If You Already Gave a Statement, What Now?

It is not the end of the case. Carriers count on clients giving statements, and most cases proceed through settlement or trial successfully despite an early statement. The damage-control steps:

  1. Request a copy of the recording and the transcript. You are entitled to it. Read carefully.
  2. Identify any inconsistencies between what you said and your medical records. Your lawyer can explain context (early statement made before full extent of injury was known; specific symptoms minimized due to shock; medications affecting recall).
  3. Stop talking to the adjuster. Direct all further communication through counsel.
  4. Document why early statements were inaccurate.
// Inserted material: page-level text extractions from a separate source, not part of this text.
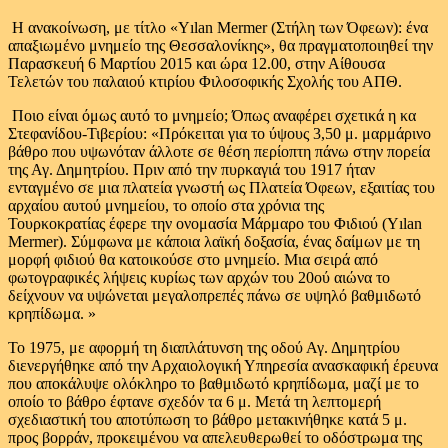
Η ανακοίνωση, με τίτλο «Yılan Mermer (Στήλη των Όφεων): ένα
απαξιωμένο μνημείο της Θεσσαλονίκης», θα πραγματοποιηθεί την
Παρασκευή 6 Μαρτίου 2015 και ώρα 12.00, στην Αίθουσα
Τελετών του παλαιού κτιρίου Φιλοσοφικής Σχολής του ΑΠΘ.
Ποιο είναι όμως αυτό το μνημείο; Όπως αναφέρει σχετικά η κα
Στεφανίδου-Τιβερίου: «Πρόκειται για το ύψους 3,50 μ. μαρμάρινο
βάθρο που υψωνόταν άλλοτε σε θέση περίοπτη πάνω στην πορεία
της Αγ. Δημητρίου. Πριν από την πυρκαγιά του 1917 ήταν
ενταγμένο σε μια πλατεία γνωστή ως Πλατεία Όφεων, εξαιτίας του
αρχαίου αυτού μνημείου, το οποίο στα χρόνια της
Τουρκοκρατίας έφερε την ονομασία Μάρμαρο του Φιδιού (Yılan
Mermer). Σύμφωνα με κάποια λαϊκή δοξασία, ένας δαίμων με τη
μορφή φιδιού θα κατοικούσε στο μνημείο. Μια σειρά από
φωτογραφικές λήψεις κυρίως των αρχών του 20ού αιώνα το
δείχνουν να υψώνεται μεγαλοπρεπές πάνω σε υψηλό βαθμιδωτό
κρηπίδωμα. »
Το 1975, με αφορμή τη διαπλάτυνση της οδού Αγ. Δημητρίου
διενεργήθηκε από την Αρχαιολογική Υπηρεσία ανασκαφική έρευνα
που αποκάλυψε ολόκληρο το βαθμιδωτό κρηπίδωμα, μαζί με το
οποίο το βάθρο έφτανε σχεδόν τα 6 μ. Μετά τη λεπτομερή
σχεδιαστική του αποτύπωση το βάθρο μετακινήθηκε κατά 5 μ.
προς βορράν, προκειμένου να απελευθερωθεί το οδόστρωμα της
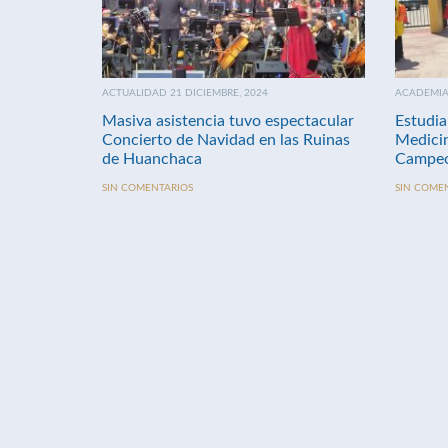
ACTUALIDAD 21 DICIEMBRE, 2024
ACADEMIA 
Masiva asistencia tuvo espectacular
Estudia
Concierto de Navidad en las Ruinas
Medici
de Huanchaca
Campeo
SIN COMENTARIOS
SIN COME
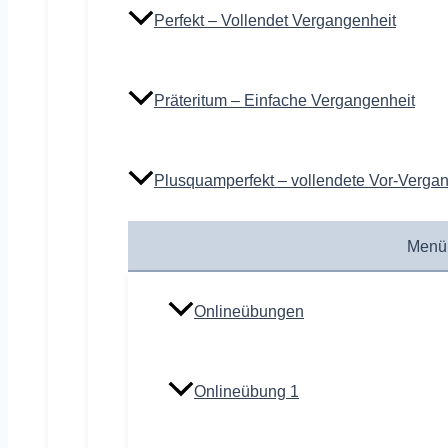
Perfekt – Vollendet Vergangenheit
Präteritum – Einfache Vergangenheit
Plusquamperfekt – vollendete Vor-Verga
Menü
Onlineübungen
Onlineübung 1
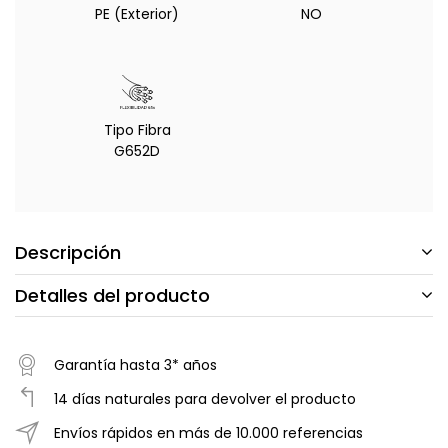
PE (Exterior)
NO
Tipo Fibra
G652D
Descripción
Detalles del producto
Garantía hasta 3* años
14 días naturales para devolver el producto
Envíos rápidos en más de 10.000 referencias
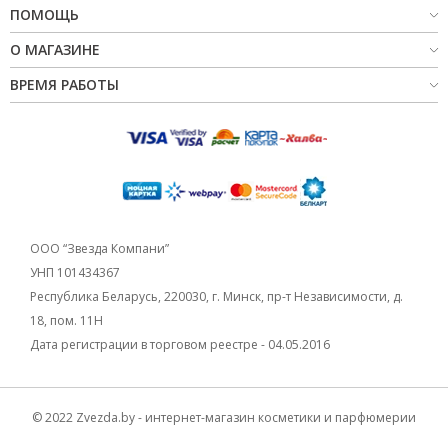
ПОМОЩЬ
О МАГАЗИНЕ
ВРЕМЯ РАБОТЫ
ООО “Звезда Компани”
УНП 101434367
Республика Беларусь, 220030, г. Минск, пр-т Независимости, д.
18, пом. 11Н
Дата регистрации в торговом реестре - 04.05.2016
© 2022 Zvezda.by - интернет-магазин косметики и парфюмерии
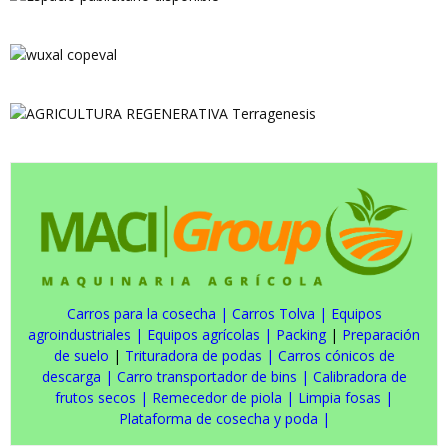
Carros para la cosecha
|
Carros Tolva
|
Equipos
agroindustriales
|
Equipos agrícolas
|
Packing
|
Preparación
de suelo
|
Trituradora de podas
|
Carros cónicos de
descarga
|
Carro transportador de bins
|
Calibradora de
frutos secos
|
Remecedor de piola
|
Limpia fosas
|
Plataforma de cosecha y poda
|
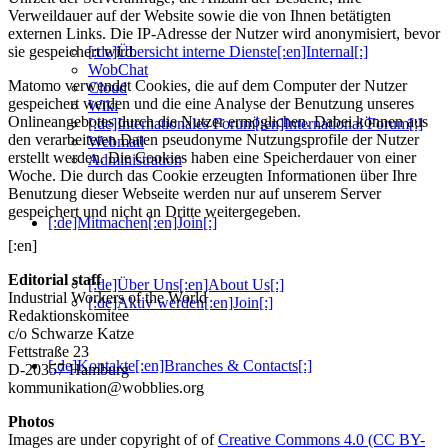
Verweildauer auf der Website sowie die von Ihnen betätigten
externen Links. Die IP-Adresse der Nutzer wird anonymisiert, bevor
[:de]Übersicht interne Dienste[:en]Internal[:]
sie gespeichert wird.
WobChat
Matomo verwendet Cookies, die auf dem Computer der Nutzer
Cloud
gespeichert werden und die eine Analyse der Benutzung unseres
Wiki
Onlineangebotes durch die Nutzer ermöglichen. Dabei können aus
[:de]Internationales Forum[:en]International Forum[:]
den verarbeiteten Daten pseudonyme Nutzungsprofile der Nutzer
Webmail
erstellt werden. Die Cookies haben eine Speicherdauer von einer
Administration
Woche. Die durch das Cookie erzeugten Informationen über Ihre
Benutzung dieser Webseite werden nur auf unserem Server
gespeichert und nicht an Dritte weitergegeben.
[:de]Mitmachen[:en]Join[:]
[:en]
Editorial staff
[:de]Über Uns[:en]About Us[:]
Industrial Workers of the World
[:de]Aktiv werden[:en]Join[:]
Redaktionskomitee
c/o Schwarze Katze
Fettstraße 23
[:de]Kontakte[:en]Branches & Contacts[:]
D-20357 Hamburg
kommunikation@wobblies.org
Photos
Images are under copyright of of
Creative Commons 4.0 (CC BY-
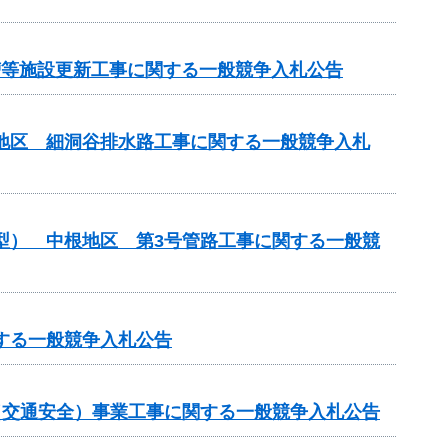
化槽等施設更新工事に関する一般競争入札公告
川地区 細洞谷排水路工事に関する一般競争入札
化型） 中根地区 第3号管路工事に関する一般競
する一般競争入札公告
金（交通安全）事業工事に関する一般競争入札公告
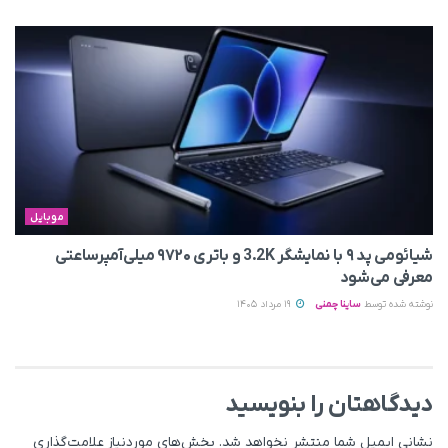
موبایل
شیائومی پد ۹ با نمایشگر 3.2K و باتری ۹۷۲۰ میلی‌آمپرساعتی
معرفی می‌شود
نوشته شده توسط
ساینا چمنی
19 مرداد 1405
دیدگاهتان را بنویسید
نشانی ایمیل شما منتشر نخواهد شد.
بخش‌های موردنیاز علامت‌گذاری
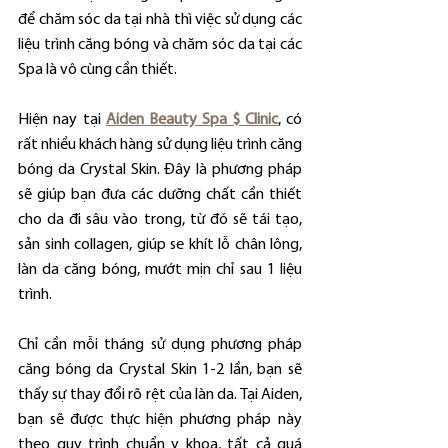
để chăm sóc da tại nhà thì việc sử dụng các 
liệu trình căng bóng và chăm sóc da tại các 
Spa là vô cùng cần thiết.
Hiện nay tại 
Aiden Beauty Spa $ Clinic
, có 
rất nhiều khách hàng sử dụng liệu trình căng 
bóng da Crystal Skin. Đây là phương pháp 
sẽ giúp bạn đưa các dưỡng chất cần thiết 
cho da đi sâu vào trong, từ đó sẽ tái tạo, 
sản sinh collagen, giúp se khít lỗ chân lông, 
làn da căng bóng, mướt mịn chỉ sau 1 liệu 
trình.
Chỉ cần mỗi tháng sử dụng phương pháp 
căng bóng da Crystal Skin 1-2 lần, bạn sẽ 
thấy sự thay đổi rõ rệt của làn da. Tại Aiden, 
bạn sẽ được thực hiện phương pháp này 
theo quy trình chuẩn y khoa, tất cả quá 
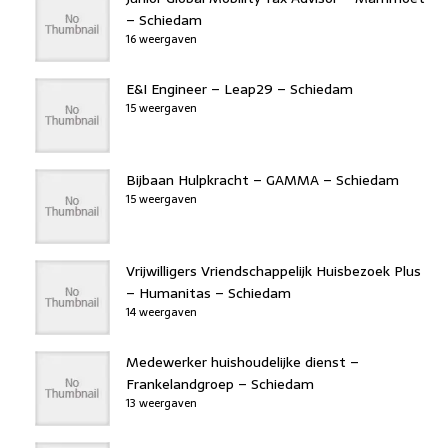
– Schiedam
16 weergaven
E&I Engineer – Leap29 – Schiedam
15 weergaven
Bijbaan Hulpkracht – GAMMA – Schiedam
15 weergaven
Vrijwilligers Vriendschappelijk Huisbezoek Plus
– Humanitas – Schiedam
14 weergaven
Medewerker huishoudelijke dienst –
Frankelandgroep – Schiedam
13 weergaven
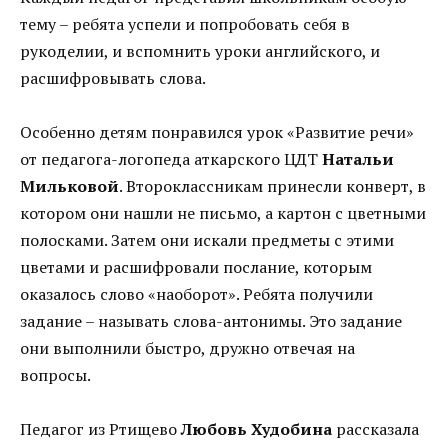
тему – ребята успели и попробовать себя в
рукоделии, и вспомнить уроки английского, и
расшифровывать слова.
Особенно детям понравился урок «Развитие речи»
от педагога-логопеда аткарского ЦДТ
Натальи
Мильковой
. Второклассникам принесли конверт, в
котором они нашли не письмо, а картон с цветными
полосками. Затем они искали предметы с этими
цветами и расшифровали послание, которым
оказалось слово «наоборот». Ребята получили
задание – называть слова-антонимы. Это задание
они выполнили быстро, дружно отвечая на
вопросы.
Педагог из Ртищево
Любовь Худобина
рассказала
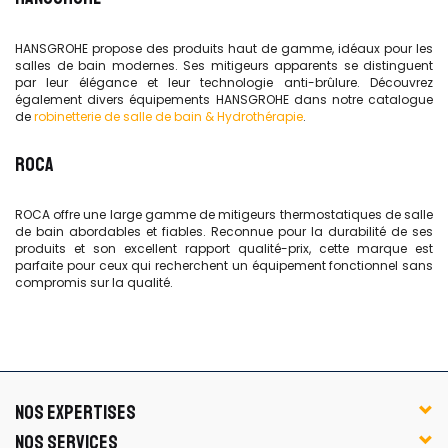
HANSGROHE propose des produits haut de gamme, idéaux pour les
salles de bain modernes. Ses mitigeurs apparents se distinguent
par leur élégance et leur technologie anti-brûlure. Découvrez
également divers équipements HANSGROHE dans notre catalogue
de
robinetterie de salle de bain & Hydrothérapie
.
ROCA
ROCA offre une large gamme de mitigeurs thermostatiques de salle
de bain abordables et fiables. Reconnue pour la durabilité de ses
produits et son excellent rapport qualité-prix, cette marque est
parfaite pour ceux qui recherchent un équipement fonctionnel sans
compromis sur la qualité.
NOS EXPERTISES
NOS SERVICES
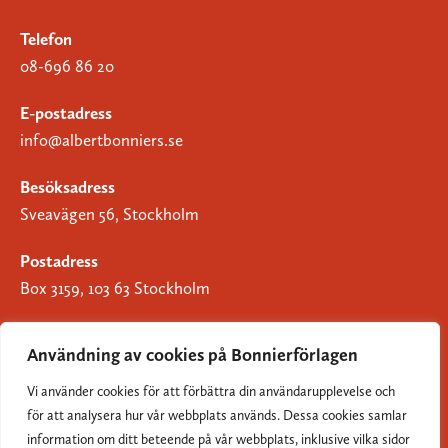
Telefon
08-696 86 20
E-postadress
info@albertbonniers.se
Besöksadress
Sveavägen 56, Stockholm
Postadress
Box 3159, 103 63 Stockholm
Användning av cookies på Bonnierförlagen
Vi använder cookies för att förbättra din användarupplevelse och
Om Bonnierförlagen
för att analysera hur vår webbplats används. Dessa cookies samlar
Cookies
information om ditt beteende på vår webbplats, inklusive vilka sidor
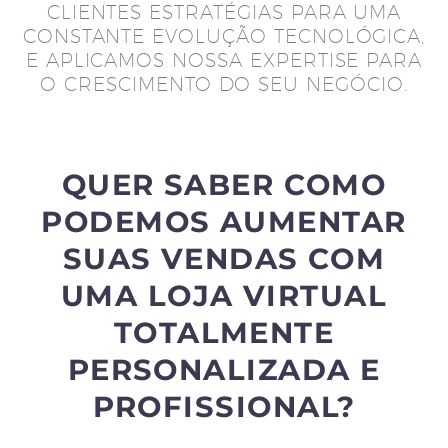
CLIENTES ESTRATÉGIAS PARA UMA
CONSTANTE EVOLUÇÃO TECNOLÓGICA,
E APLICAMOS NOSSA EXPERTISE PARA
O CRESCIMENTO DO SEU NEGÓCIO.
QUER SABER COMO
PODEMOS AUMENTAR
SUAS VENDAS COM
UMA LOJA VIRTUAL
TOTALMENTE
PERSONALIZADA E
PROFISSIONAL?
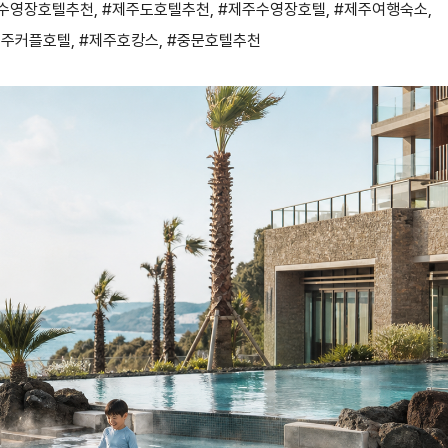
수영장호텔추천
,
#제주도호텔추천
,
#제주수영장호텔
,
#제주여행숙소
,
제주커플호텔
,
#제주호캉스
,
#중문호텔추천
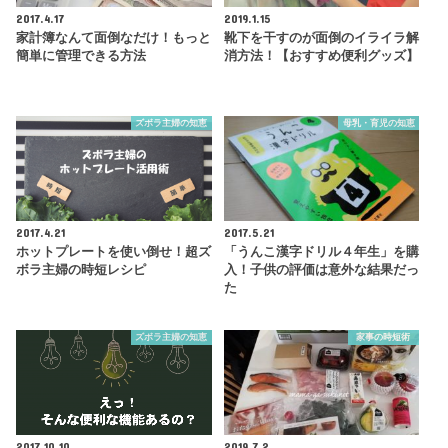
2017.4.17
2019.1.15
家計簿なんて面倒なだけ！もっと
靴下を干すのが面倒のイライラ解
簡単に管理できる方法
消方法！【おすすめ便利グッズ】
ズボラ主婦の知恵
母乳・育児の知恵
2017.4.21
2017.5.21
ホットプレートを使い倒せ！超ズ
「うんこ漢字ドリル４年生」を購
ボラ主婦の時短レシピ
入！子供の評価は意外な結果だっ
た
ズボラ主婦の知恵
家事の時短術
2017.10.10
2019.7.2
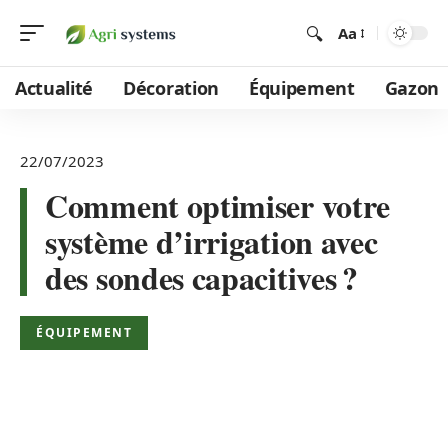
Aa
Actualité
Décoration
Équipement
Gazon
22/07/2023
Comment optimiser votre
système d’irrigation avec
des sondes capacitives ?
ÉQUIPEMENT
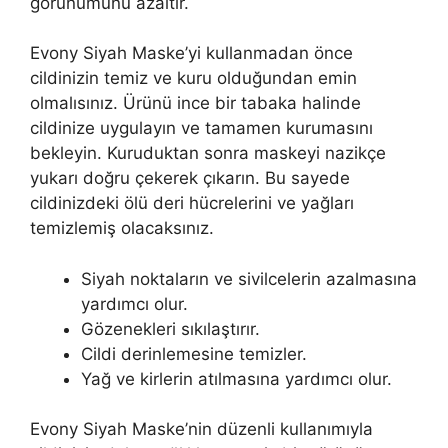
görünümünü azaltır.
Evony Siyah Maske’yi kullanmadan önce
cildinizin temiz ve kuru olduğundan emin
olmalısınız. Ürünü ince bir tabaka halinde
cildinize uygulayın ve tamamen kurumasını
bekleyin. Kuruduktan sonra maskeyi nazikçe
yukarı doğru çekerek çıkarın. Bu sayede
cildinizdeki ölü deri hücrelerini ve yağları
temizlemiş olacaksınız.
Siyah noktaların ve sivilcelerin azalmasına
yardımcı olur.
Gözenekleri sıkılaştırır.
Cildi derinlemesine temizler.
Yağ ve kirlerin atılmasına yardımcı olur.
Evony Siyah Maske’nin düzenli kullanımıyla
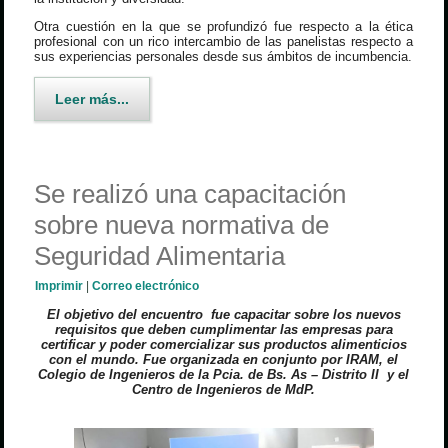
Otra cuestión en la que se profundizó fue respecto a la ética
profesional con un rico intercambio de las panelistas respecto a
sus experiencias personales desde sus ámbitos de incumbencia.
Leer más...
Se realizó una capacitación
sobre nueva normativa de
Seguridad Alimentaria
Imprimir
|
Correo electrónico
E
l objetivo del encuentro fue capacitar sobre los nuevos
requisitos que deben cumplimentar las empresas para
certificar y poder comercializar sus productos alimenticios
con el mundo. Fue organizada en conjunto por IRAM, el
Colegio de Ingenieros de la Pcia. de Bs. As – Distrito II y el
Centro de Ingenieros de MdP.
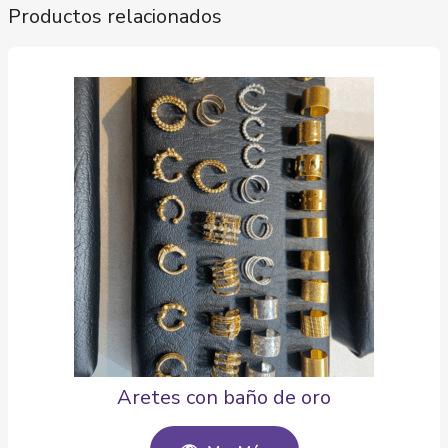
Productos relacionados
Aretes con baño de oro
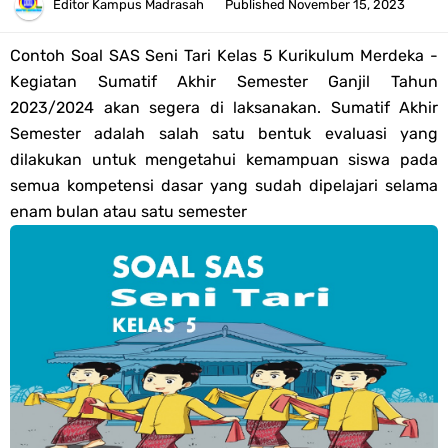
Tahun 2026
Editor
Kampus Madrasah
Published
November 15, 2023
Bank Soal PAT Semester 2 Kelas 4 SD/MI Tahun 2026
Contoh Soal SAS Seni Tari Kelas 5 Kurikulum Merdeka -
Kegiatan Sumatif Akhir Semester Ganjil Tahun
Pendaftaran Akun Google Workspace bagi GTK Madrasah
2023/2024 akan segera di laksanakan. Sumatif
Akhir
Semester adalah salah satu bentuk evaluasi yang
Panduan GOOGLE WORKSPACE (GWS) Untuk Guru Madrasah
dilakukan untuk mengetahui kemampuan siswa pada
semua kompetensi dasar yang sudah dipelajari selama
Bank Soal ASAT/PAT Kelas 5 SD/MI Kurikulum Merdeka Tahun 2026
enam bulan atau satu semester
Bank Soal PAT Kelas 6 SD/MI Semester 2 Kurikulum Merdeka Tahun
2026
Kisi-kisi Soal US/UM Jenjang SD/MI Tahun 2026 Lengkap
POS UM Jenjang MI, MTs Dan MA Tahun 2026
Jawaban Tugas Mandiri Dan Tugas Refleksi Modul Pedagogik SKI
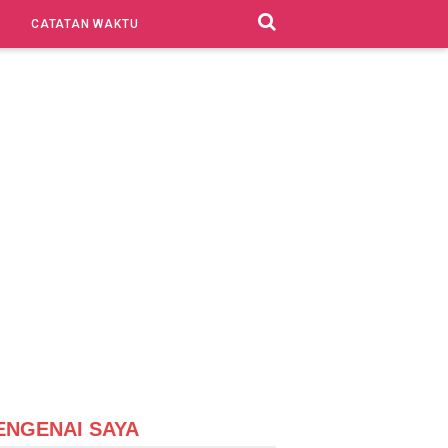
CATATAN WAKTU
ENGENAI SAYA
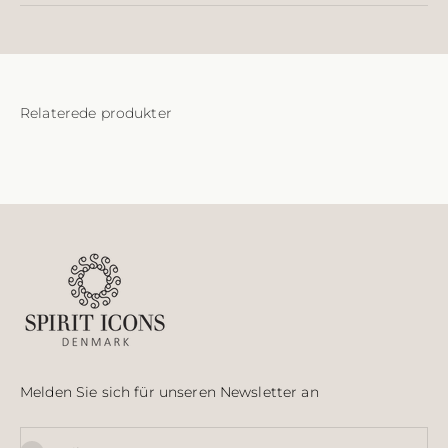
Melden Sie sich für unseren Newsletter an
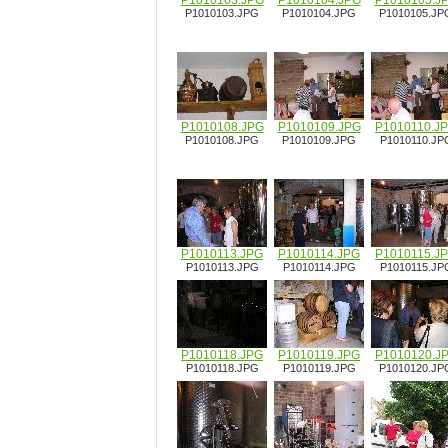
P1010103.JPG
P1010104.JPG
P1010105.J
P1010103.JPG
P1010104.JPG
P1010105.JP
P1010108.JPG
P1010109.JPG
P1010110.J
P1010108.JPG
P1010109.JPG
P1010110.JP
P1010113.JPG
P1010114.JPG
P1010115.J
P1010113.JPG
P1010114.JPG
P1010115.JP
P1010118.JPG
P1010119.JPG
P1010120.J
P1010118.JPG
P1010119.JPG
P1010120.JP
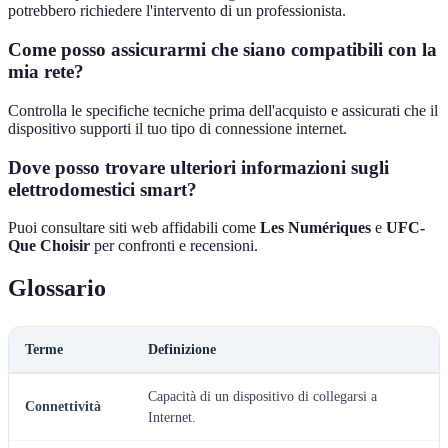
potrebbero richiedere l'intervento di un professionista.
Come posso assicurarmi che siano compatibili con la
mia rete?
Controlla le specifiche tecniche prima dell'acquisto e assicurati che il
dispositivo supporti il tuo tipo di connessione internet.
Dove posso trovare ulteriori informazioni sugli
elettrodomestici smart?
Puoi consultare siti web affidabili come
Les Numériques
e
UFC-
Que Choisir
per confronti e recensioni.
Glossario
Terme
Definizione
Capacità di un dispositivo di collegarsi a
Connettività
Internet.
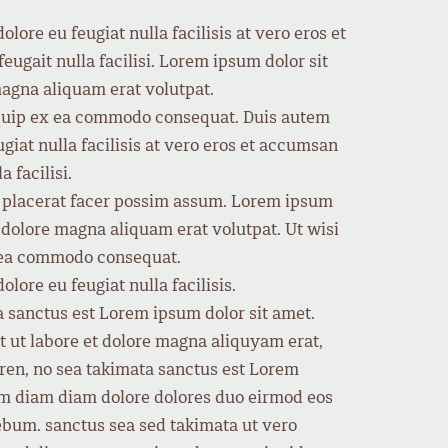
lore eu feugiat nulla facilisis at vero eros et
eugait nulla facilisi. Lorem ipsum dolor sit
agna aliquam erat volutpat.
aliquip ex ea commodo consequat. Duis autem
ugiat nulla facilisis at vero eros et accumsan
 facilisi.
m placerat facer possim assum. Lorem ipsum
 dolore magna aliquam erat volutpat. Ut wisi
ex ea commodo consequat.
lore eu feugiat nulla facilisis.
a sanctus est Lorem ipsum dolor sit amet.
 ut labore et dolore magna aliquyam erat,
gren, no sea takimata sanctus est Lorem
yam diam diam dolore dolores duo eirmod eos
rebum. sanctus sea sed takimata ut vero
If you said “no” to neck pain on day 3 and an MRI on day 21 showed a herniated disc, the timeline supports the diagnosis, not the statement.

Frequently Asked Questions

Does declining a recorded statement hurt my claim?

No. The at-fault carrier has no leverage to use refusal against you. They may say “we cannot process your claim without your statement,” which is not true. They process claims daily without statements. The threat is a negotiating tactic, not a legal reality.

Can I just give a written statement instead?

You can offer one. A written statement, drafted with legal counsel, is far safer than a live recording because every word is chosen carefully. The carrier may push back, but they generally accept written statements when pressed.

What if the adjuster says “this conversation is being recorded”?

Hang up or politely end the call. Illinois is a two-party consent state for recorded conversations: the adjuster must obtain your consent before recording. You can withhold consent by saying “I do not consent to recording” and ending the call. If they continue recording without consent, that itself is a violation of the Illinois Eavesdropping Act.

What if my own insurance company asks for a statement?

You typically owe cooperation under your own policy, but you do not owe it on the carrier’s terms. Tell them you will provide a statement after consulting with counsel. Then call your lawyer. Your lawyer prepares you, attends the call, and protects you from adversarial questioning even though the carrier is your own.

Will the at-fault carrier eventually depose me anyway?

If the case goes into litigation, yes. But a deposition is conducted with your lawyer present, with rules of civil procedure constraining the questioning, and after months of preparation. It is a fundamentally different proceeding from a phone call within days of the crash.